Think a career in data science is right for you? Here are four steps to acquiring the skills you’ll need to land your first job in this high-demand field.
1. Love the Data
It’s the prerequisite to diving deeper into the field of data science. Unless you have this step nailed, steps #2 - #4 can be a long, joyless slog. But if you have a passion for figuring out how to solve problems by looking at the numbers, all the hard work and learning in your degree program will be a delight along the way.
When you’re halfway through your data science program, staring blankly at a page full of formulas and confused about neural networks, it’s the love of finding and visualizing answers that will see you through.
So how to get started?
You’re first step shouldn’t be learning advanced mathematics or programs like Python. Rather, find something you’re interested in, something that you’re curious about, and start asking questions like “what kinds of patterns can I see?” or “why does this trend occur?” Then, start looking for available data to answer these questions. You don’t have to do any fancy analysis yourself—just start by looking at other people’s analysis and getting jazzed by what is possible.
Here are some ideas to get you started.
Check it out, play around with the numbers, and see what gets you excited.
2. Learn by Doing
Learning the theory of data science is essential—you have to know the underlying statistical principles of your models. But it’s in the hands-on doing that you acquire the most skill and gain an understanding of what a career in this field will be like. It’ll also give you a nice portfolio that you can share when you start interviewing for a position.
In Loyola’s data science master’s program, our course outline emphasizes hands-on application. For example, in the course Machine Learning (CS737), students complete a final project of their choice. In recent semesters, we’ve had one student work to predict the type of beer from available information about beers, and another try to predict whether Kickstarter projects would be successful. Students identified projects based on their hobbies, work, or something they found that is interesting on Kaggle, a Google-owned platform for predictive modeling and analytics competitions.
Outside of the classroom, don’t be afraid to work on your own projects, too. Simply finding a dataset that interests you, and then using tools like Python to answer interesting questions about it, will teach you a lot about data cleaning, modeling, and visualization.
3. Share Your Insights
Once you launch your career, you’ll constantly have to share your findings with others—people who aren’t data scientists, aren’t statisticians, and don’t really understand the data magic that you do.

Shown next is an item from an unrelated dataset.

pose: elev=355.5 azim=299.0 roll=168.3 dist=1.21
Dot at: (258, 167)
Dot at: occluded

Communicating your insights clearly, in a way that’s not condescending and is actually interesting and engaging, can set you apart from other data scientists, get you noticed, and boost your career. This means understanding the topic inside and out, figuring out how to clearly organize and visualize the results, and being able to explain what the results mean and why anybody should care.

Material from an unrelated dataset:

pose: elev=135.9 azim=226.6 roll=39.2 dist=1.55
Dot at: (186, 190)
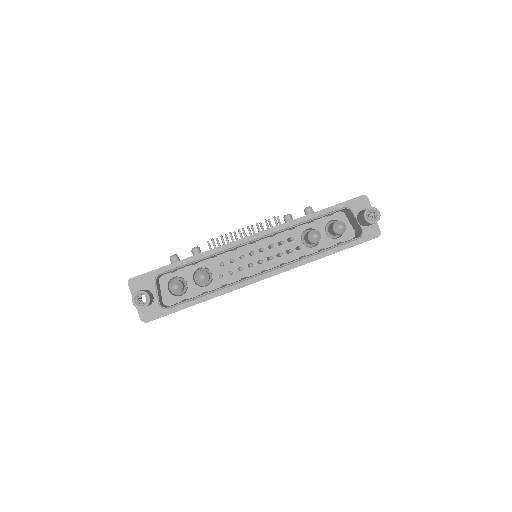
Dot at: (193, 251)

Might as well start practicing now. Here are some ideas.
- Share project insights with family and friends. Can you hold their attention for 5-10 minutes and help them understand what you’ve discovered?
- Post results on a blog. Share on social media, especially among groups who might be interested in the topic of your project. See who “gets it” and also learn from the questions that people may ask.
- Join communities like Quora, DataTau, and the machine learning subreddit.
4. Level Up
Either in your degree program or in the workforce, if you get to the point where you’re completely comfortable with the project you’re working on and aren’t learning anything new, it’s time to level up. If you aren’t learning and growing in this field, you’ll be falling behind.
Here are some things you can do to challenge yourself, both now and throughout your career:
- Try to make your algorithm faster
- Dive deeper into understanding the theory behind your algorithm
- Scale your algorithm to multiple processors
- Work with a larger dataset
- Teach someone else to do what you’re doing now, as well as the theory behind why you do things that way.